Seattle City Council votes down freeze on police hiring for 2021
Seattle City Council voted against a measure that would have froze the police department’s ability to hire new officers in 2021, while approving a series of other cuts.
Thursday’s votes came in the council’s budget committee, on the final day of deciding on amendments to the 2021 budget ahead of a full council vote set for Monday.
The hiring freeze proposal came from Councilmembers Kshama Sawant and Tammy Morales, and would have cut just over $9 million from SPD’s budget, while pausing all hiring of new officers over the next year. That money would have instead been directed toward “community-led public safety investments.”
The council voted down the measure by a 7-2 margin, with Councilmembers Lorena Gonzalez and Lisa Herbold both citing concerns over SPD’s ability to quickly respond to 911 calls while understaffed. Interim SPD Chief Adrian Diaz had also previously intimated that he plans to fill staffing gaps in patrol by moving officers out of specialty investigative units, which Gonzalez worried could have downstream effects on sexual assault investigations.
Under the proposed hiring freeze, the department would have ended 2021 with 1,260 sworn officers. Without the freeze, SPD will have 1,311 available officers.
Morales floated a compromise to instead implement a 50% hiring freeze. That proposal failed by a 6-2 margin with one councilmember abstaining.
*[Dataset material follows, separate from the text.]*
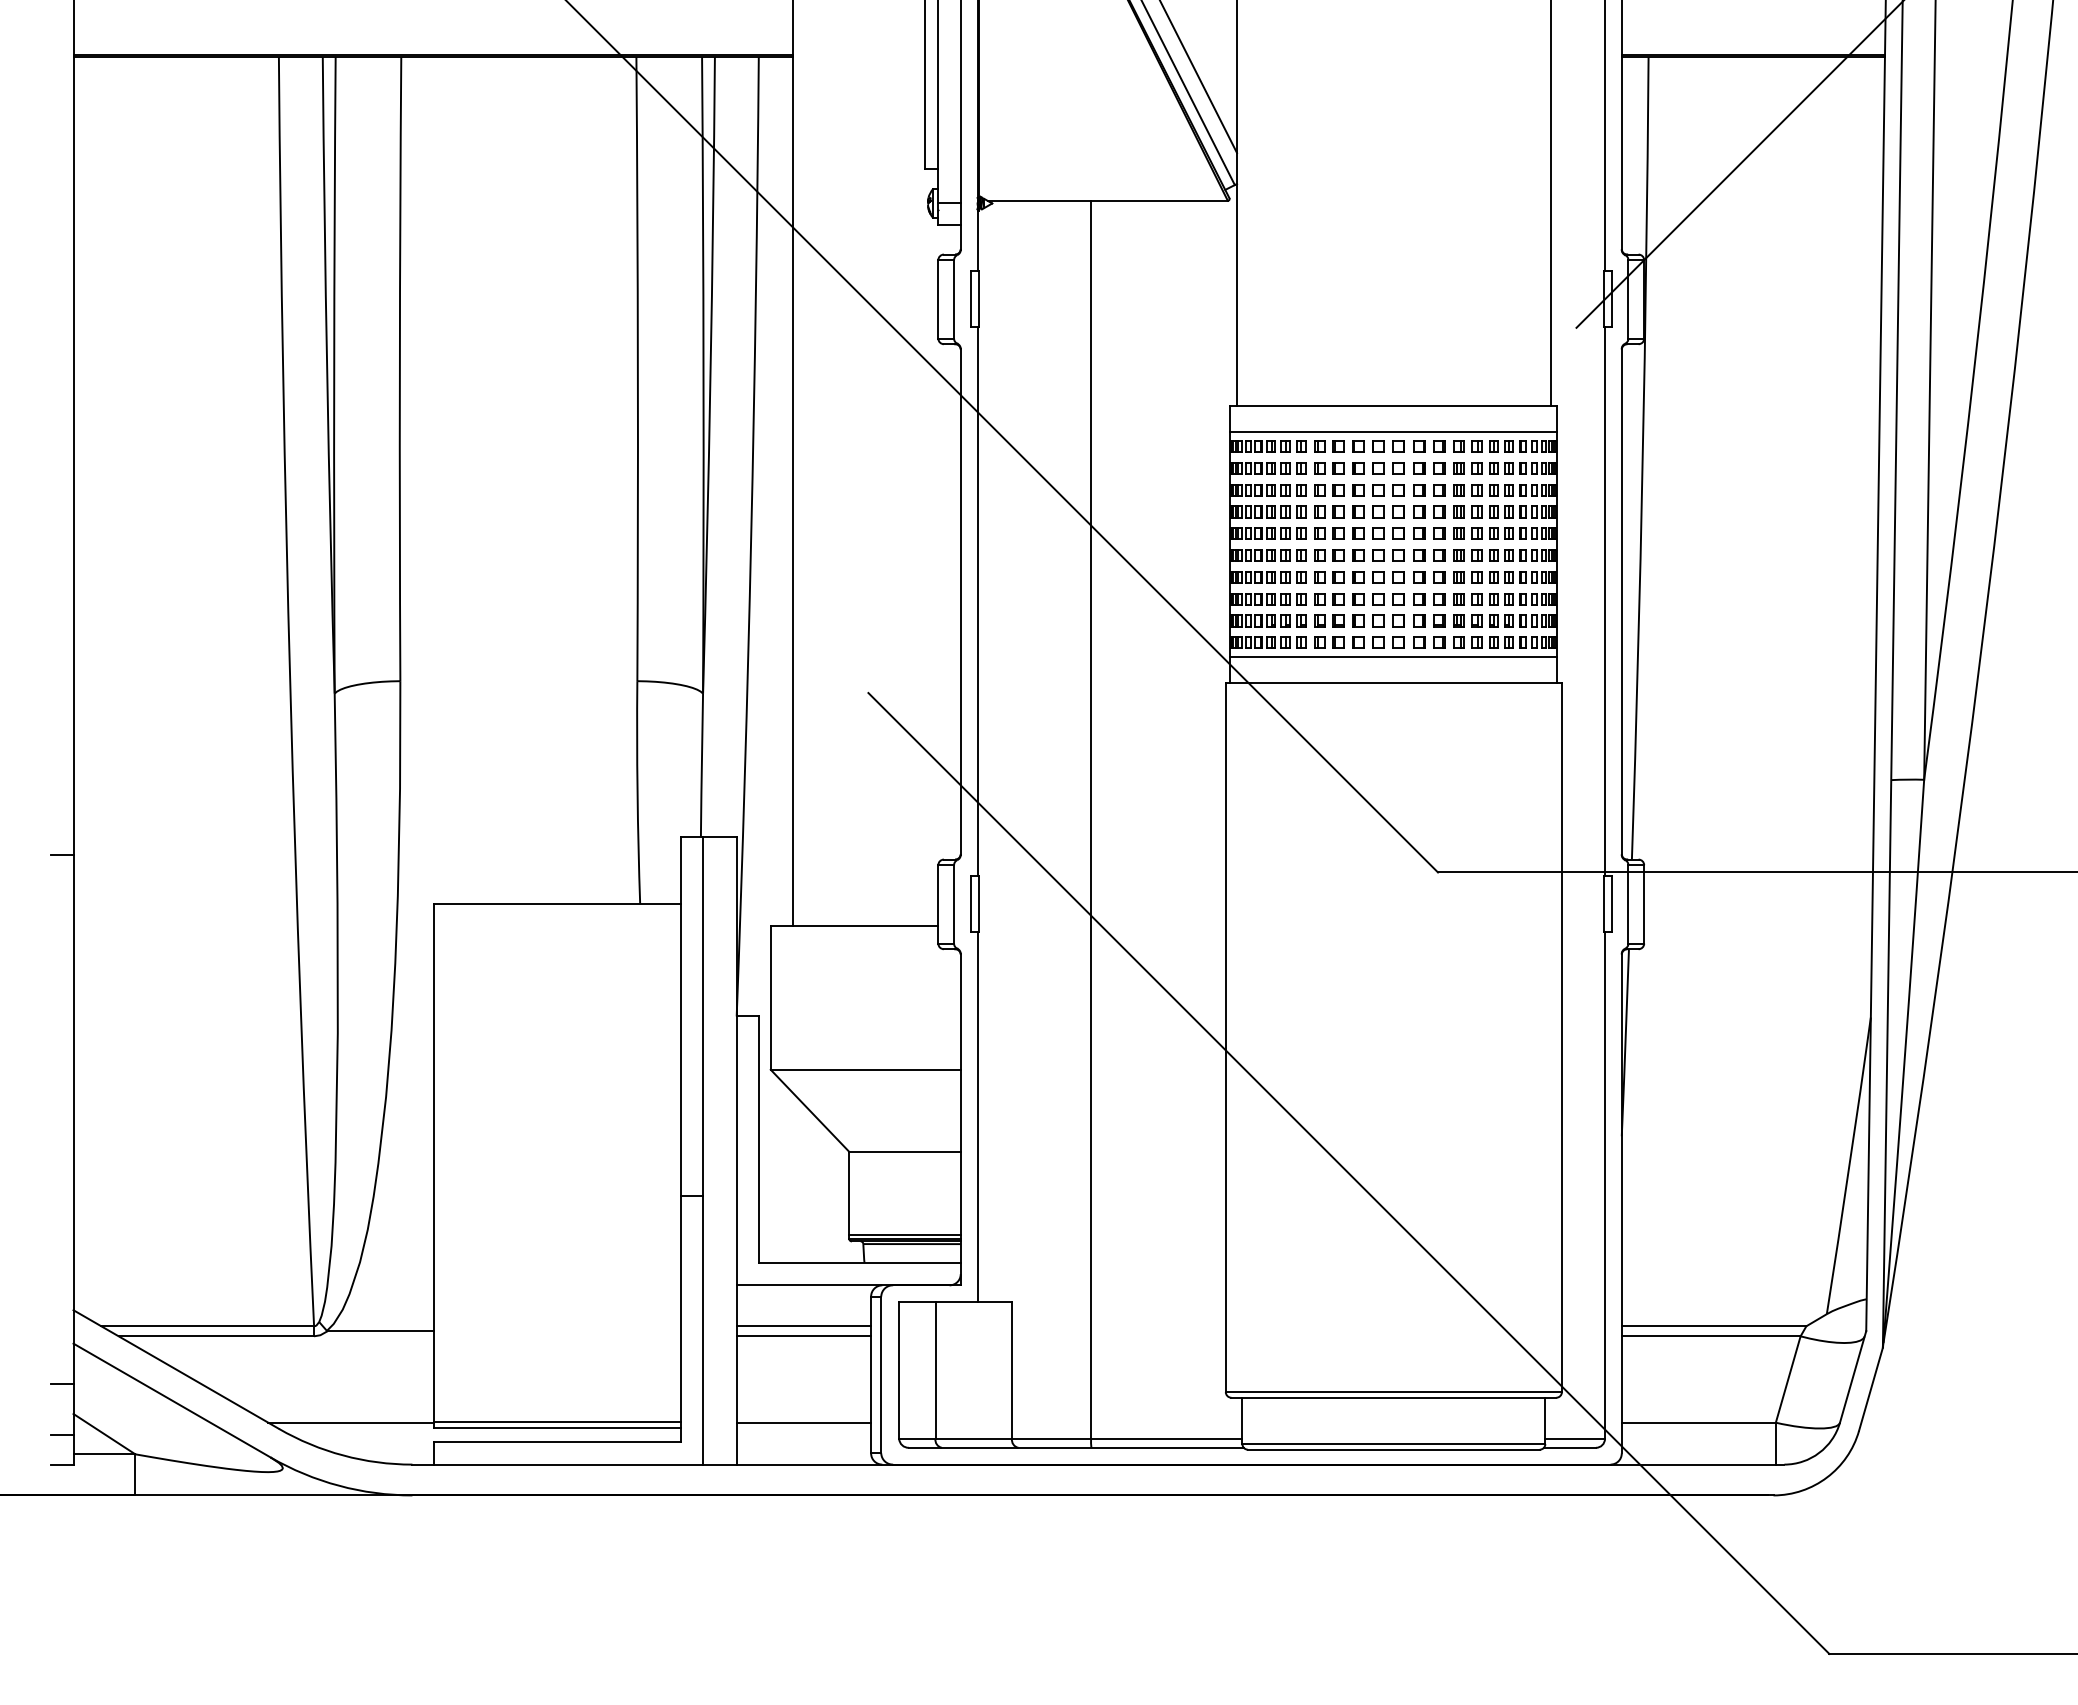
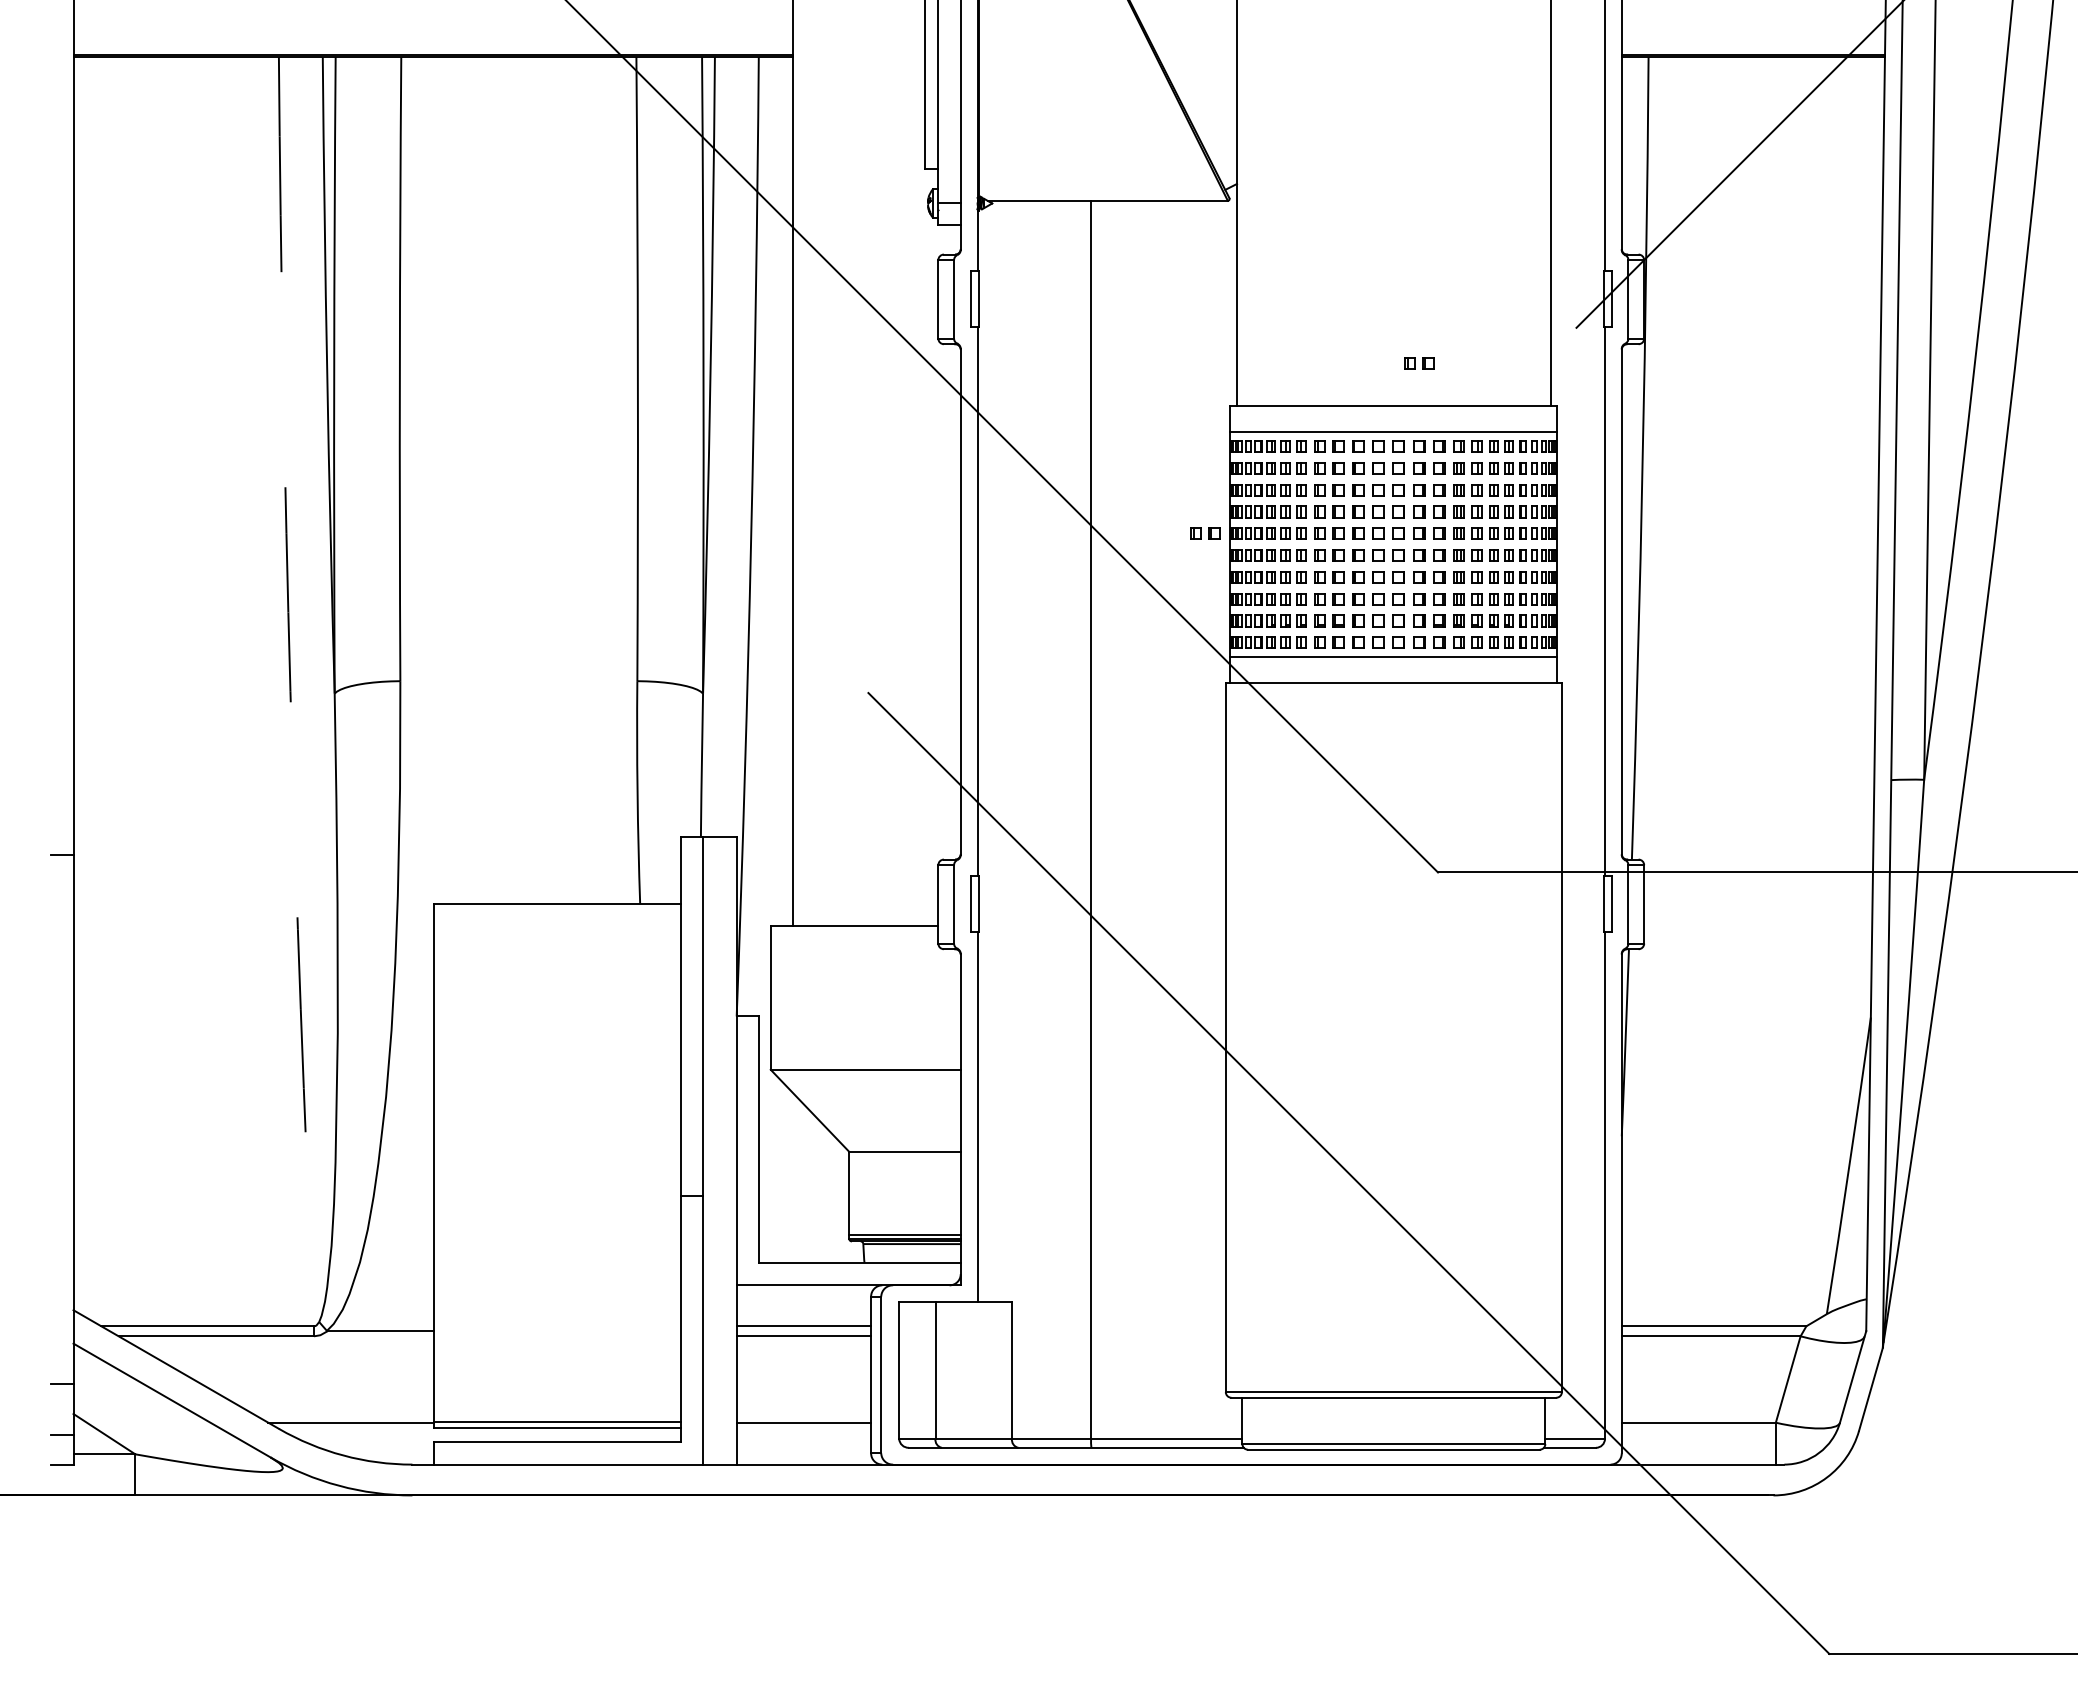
line at (1199, 77): present -> none
line at (1188, 93): present -> none
part at (1419, 363): none -> present
part at (1205, 533): none -> present
arc at (290, 691): solid -> dashed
The council did vote on several other cuts to SPD’s budget, totaling roughly 17%. That includes eliminating 93 already-vacant SPD positions, which would leave them unfilled indefinitely pending upcoming police union contract negotiations. The mayor’s own budget proposal had sought to eliminate 47 of those unfilled positions.
The council’s budget would also seek to lay off 35 additional officers by July 1, 2021. The council hopes the layoffs are conducted out of order rather than by seniority, prioritizing officers with histories of sustained complaints.
Prior to Thursday’s budget committee vote, Seattle Mayor Jenny Durkan had indicated that she and the council are largely aligned on the 2021 budget, and that after a heated summer of back-and-forth among leaders in city hall, they had finally “turned a corner.”